Terminology. In his example é="eu"
, you would call é
of a identifier or name.
Responding. A Lua code is divided into: grammar and syntax. Syntax depends on grammar (as the sole lexical objective, on the Moon). In Lua grammar it is only possible to enter the character is within comments and strings strings, because their productions do not care about all characters (only delimiters, if applicable).
Otherwise, it is not possible to enter the character is and answered. Moon has nothing to do with C.
Lexical definition of a Lua name (based on ECMA-357 2º):
Name ::
- Namerepeat but no keyword
Namerepeat ::
- Namestart
- Namerepeat Namerepeat
Namestart ::
- Any Latin letter (A-Z or a-z) in ASCII
- _
Namepart ::
- Namestart
- Any type of ASCII
That is, an identifier consists of normal ASCII letters and/or _ (strokes) and optionally continues with digits. This is what the manual says.
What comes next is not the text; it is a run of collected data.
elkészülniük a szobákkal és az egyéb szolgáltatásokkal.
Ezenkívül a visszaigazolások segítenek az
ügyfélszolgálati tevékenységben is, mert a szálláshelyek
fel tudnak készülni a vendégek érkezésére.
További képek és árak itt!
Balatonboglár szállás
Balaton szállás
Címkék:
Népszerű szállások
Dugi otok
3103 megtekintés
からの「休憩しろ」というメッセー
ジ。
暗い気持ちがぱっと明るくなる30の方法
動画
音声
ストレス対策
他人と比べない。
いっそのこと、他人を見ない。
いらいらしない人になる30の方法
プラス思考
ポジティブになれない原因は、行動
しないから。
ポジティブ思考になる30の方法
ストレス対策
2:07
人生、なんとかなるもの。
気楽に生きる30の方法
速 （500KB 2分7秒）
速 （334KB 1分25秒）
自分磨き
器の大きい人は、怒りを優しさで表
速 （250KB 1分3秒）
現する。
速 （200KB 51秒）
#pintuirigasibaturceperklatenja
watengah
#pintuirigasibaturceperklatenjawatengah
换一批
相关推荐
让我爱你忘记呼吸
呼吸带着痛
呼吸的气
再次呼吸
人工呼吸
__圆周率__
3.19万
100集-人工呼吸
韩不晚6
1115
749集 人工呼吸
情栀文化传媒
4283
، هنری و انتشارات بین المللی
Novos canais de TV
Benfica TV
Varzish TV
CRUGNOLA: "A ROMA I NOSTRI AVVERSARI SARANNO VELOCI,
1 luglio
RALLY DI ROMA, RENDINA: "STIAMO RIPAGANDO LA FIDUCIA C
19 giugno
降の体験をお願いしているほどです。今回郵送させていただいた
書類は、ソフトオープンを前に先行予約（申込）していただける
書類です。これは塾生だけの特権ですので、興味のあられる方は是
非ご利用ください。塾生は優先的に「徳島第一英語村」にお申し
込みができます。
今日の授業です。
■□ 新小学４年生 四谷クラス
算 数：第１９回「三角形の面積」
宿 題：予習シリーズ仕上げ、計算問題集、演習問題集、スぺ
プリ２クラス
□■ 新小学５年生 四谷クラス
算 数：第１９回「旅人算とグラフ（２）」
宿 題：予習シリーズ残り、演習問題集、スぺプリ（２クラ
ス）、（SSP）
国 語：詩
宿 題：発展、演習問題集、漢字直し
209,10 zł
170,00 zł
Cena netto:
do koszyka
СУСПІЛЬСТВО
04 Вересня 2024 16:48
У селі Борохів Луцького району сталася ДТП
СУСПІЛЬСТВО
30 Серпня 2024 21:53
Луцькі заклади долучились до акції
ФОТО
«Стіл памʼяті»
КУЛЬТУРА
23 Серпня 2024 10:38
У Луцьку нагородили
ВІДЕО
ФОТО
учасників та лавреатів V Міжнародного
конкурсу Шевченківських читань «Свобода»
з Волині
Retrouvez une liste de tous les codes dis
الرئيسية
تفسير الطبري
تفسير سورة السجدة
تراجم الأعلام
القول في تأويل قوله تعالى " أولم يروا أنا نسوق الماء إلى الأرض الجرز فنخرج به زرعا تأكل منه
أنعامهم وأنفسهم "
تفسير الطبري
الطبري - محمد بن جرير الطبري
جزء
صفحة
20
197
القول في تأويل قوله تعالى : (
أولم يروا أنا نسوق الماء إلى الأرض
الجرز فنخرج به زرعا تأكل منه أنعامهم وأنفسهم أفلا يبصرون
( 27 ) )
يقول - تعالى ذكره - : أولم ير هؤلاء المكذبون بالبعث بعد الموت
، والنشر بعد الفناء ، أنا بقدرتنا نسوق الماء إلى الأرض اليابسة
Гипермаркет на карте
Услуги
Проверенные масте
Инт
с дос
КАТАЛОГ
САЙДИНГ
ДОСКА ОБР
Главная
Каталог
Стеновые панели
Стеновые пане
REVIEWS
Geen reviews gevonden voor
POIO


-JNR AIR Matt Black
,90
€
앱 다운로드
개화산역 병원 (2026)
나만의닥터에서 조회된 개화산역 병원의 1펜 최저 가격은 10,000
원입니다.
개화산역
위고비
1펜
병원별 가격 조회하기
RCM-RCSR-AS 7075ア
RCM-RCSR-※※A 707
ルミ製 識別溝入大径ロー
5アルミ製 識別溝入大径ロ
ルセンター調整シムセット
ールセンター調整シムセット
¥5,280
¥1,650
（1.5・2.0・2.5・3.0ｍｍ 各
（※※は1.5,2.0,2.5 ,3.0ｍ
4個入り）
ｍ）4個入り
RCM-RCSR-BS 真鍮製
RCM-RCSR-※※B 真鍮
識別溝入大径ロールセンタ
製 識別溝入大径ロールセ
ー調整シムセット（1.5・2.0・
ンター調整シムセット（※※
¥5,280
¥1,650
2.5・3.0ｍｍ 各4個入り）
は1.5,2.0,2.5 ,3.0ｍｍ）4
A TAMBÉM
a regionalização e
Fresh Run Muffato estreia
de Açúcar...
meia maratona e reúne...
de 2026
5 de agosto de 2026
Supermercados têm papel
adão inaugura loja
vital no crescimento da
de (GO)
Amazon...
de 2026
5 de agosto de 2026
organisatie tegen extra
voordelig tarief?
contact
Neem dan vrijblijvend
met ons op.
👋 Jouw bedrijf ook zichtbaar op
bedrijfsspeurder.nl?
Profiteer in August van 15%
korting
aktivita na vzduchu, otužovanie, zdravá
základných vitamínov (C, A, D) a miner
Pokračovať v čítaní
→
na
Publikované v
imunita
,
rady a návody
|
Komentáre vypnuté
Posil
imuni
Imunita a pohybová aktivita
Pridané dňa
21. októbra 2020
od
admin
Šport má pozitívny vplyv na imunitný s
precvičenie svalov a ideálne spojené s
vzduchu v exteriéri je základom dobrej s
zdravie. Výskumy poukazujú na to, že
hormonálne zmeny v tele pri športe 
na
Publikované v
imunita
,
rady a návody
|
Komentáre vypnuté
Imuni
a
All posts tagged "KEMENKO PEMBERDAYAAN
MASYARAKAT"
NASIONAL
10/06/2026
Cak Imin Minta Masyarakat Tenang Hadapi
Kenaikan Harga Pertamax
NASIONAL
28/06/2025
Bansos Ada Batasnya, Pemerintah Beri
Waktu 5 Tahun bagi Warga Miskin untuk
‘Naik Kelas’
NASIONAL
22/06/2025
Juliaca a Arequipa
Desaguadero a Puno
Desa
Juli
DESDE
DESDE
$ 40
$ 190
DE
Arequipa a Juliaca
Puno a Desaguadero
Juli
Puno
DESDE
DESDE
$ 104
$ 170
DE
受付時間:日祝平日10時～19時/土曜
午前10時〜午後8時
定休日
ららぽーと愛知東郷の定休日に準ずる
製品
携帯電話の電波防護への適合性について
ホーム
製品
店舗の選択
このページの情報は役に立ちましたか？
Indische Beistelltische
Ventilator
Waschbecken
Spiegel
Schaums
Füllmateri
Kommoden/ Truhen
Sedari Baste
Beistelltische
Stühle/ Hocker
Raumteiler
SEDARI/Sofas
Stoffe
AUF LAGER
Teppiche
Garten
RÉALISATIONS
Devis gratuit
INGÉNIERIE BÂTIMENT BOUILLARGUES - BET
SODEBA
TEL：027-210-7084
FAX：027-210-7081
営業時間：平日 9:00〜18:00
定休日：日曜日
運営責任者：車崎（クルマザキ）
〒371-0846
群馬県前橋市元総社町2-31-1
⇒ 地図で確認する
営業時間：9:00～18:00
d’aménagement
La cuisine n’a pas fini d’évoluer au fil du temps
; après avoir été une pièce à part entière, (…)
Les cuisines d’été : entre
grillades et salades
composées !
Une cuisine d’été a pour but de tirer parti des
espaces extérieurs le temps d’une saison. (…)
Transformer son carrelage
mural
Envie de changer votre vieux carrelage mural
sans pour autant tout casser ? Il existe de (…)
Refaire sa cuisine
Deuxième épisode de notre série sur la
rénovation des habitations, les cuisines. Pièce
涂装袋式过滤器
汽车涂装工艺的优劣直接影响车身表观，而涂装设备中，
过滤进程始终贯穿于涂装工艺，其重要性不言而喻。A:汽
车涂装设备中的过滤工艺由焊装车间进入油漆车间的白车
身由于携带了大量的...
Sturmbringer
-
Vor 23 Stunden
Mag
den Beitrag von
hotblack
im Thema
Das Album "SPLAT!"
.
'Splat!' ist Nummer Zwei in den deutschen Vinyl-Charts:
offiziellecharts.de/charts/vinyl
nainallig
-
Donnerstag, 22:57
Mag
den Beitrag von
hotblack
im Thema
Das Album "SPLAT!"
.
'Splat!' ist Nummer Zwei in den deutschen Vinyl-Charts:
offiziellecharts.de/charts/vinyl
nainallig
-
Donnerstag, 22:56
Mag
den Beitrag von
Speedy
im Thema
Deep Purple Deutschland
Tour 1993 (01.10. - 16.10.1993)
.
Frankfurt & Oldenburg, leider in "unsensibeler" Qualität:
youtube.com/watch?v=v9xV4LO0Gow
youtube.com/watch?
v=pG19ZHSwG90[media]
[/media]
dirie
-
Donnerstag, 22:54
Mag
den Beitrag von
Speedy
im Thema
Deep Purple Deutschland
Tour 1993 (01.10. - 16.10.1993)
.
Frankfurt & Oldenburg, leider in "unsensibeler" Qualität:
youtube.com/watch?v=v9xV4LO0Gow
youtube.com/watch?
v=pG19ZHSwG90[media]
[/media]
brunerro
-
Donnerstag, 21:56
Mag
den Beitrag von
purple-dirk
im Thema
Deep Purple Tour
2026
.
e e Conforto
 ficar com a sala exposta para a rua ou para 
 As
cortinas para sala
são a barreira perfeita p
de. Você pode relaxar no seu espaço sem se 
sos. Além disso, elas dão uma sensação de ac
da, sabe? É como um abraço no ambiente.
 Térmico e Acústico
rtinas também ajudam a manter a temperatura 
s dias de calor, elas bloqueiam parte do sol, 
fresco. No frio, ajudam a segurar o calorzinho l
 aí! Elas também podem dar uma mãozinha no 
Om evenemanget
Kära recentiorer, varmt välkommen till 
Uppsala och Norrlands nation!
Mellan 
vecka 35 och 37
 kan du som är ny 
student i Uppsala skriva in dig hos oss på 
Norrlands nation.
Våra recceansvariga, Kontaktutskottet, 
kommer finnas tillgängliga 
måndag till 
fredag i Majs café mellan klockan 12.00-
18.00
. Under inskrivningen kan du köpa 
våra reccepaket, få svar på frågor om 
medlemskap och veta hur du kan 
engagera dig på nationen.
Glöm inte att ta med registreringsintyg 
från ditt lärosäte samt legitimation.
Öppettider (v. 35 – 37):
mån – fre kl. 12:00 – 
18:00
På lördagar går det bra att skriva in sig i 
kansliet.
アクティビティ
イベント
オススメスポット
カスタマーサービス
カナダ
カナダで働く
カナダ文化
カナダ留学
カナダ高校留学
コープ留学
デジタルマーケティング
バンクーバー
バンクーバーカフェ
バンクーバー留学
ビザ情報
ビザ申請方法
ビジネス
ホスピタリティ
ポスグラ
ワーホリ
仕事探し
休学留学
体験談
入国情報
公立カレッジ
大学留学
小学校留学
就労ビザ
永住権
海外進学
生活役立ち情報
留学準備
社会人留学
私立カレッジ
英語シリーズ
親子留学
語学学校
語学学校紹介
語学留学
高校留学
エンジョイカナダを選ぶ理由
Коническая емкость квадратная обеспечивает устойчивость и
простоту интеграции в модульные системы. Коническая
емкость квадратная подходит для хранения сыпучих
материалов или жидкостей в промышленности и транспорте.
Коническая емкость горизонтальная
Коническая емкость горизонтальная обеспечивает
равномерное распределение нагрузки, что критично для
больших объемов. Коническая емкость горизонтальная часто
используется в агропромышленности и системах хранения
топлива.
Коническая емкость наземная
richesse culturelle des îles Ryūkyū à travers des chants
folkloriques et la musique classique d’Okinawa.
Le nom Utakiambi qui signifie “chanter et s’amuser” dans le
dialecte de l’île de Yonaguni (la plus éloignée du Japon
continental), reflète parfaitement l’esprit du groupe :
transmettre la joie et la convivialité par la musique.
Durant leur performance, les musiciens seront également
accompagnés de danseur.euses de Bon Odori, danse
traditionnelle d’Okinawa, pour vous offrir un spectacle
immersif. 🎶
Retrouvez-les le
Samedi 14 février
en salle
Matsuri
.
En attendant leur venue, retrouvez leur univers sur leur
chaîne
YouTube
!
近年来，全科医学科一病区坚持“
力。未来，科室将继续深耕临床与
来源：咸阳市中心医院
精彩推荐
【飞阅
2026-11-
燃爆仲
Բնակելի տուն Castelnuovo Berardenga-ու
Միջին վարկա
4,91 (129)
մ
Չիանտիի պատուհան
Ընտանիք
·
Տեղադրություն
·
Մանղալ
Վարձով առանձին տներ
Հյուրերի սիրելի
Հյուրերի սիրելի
Even though I have no knowledge in prism I say that variable names with accents is always a bad idea. There is no advantage because they are internal names and only visible to the programmer and it is always another reason for possible problems with encodings.
– Isac
Actually you want accented identifiers (bad idea, I agree with @Isac). Strings accents you’ve seen that work.
– bfavaretto
Do not use accents for variable names.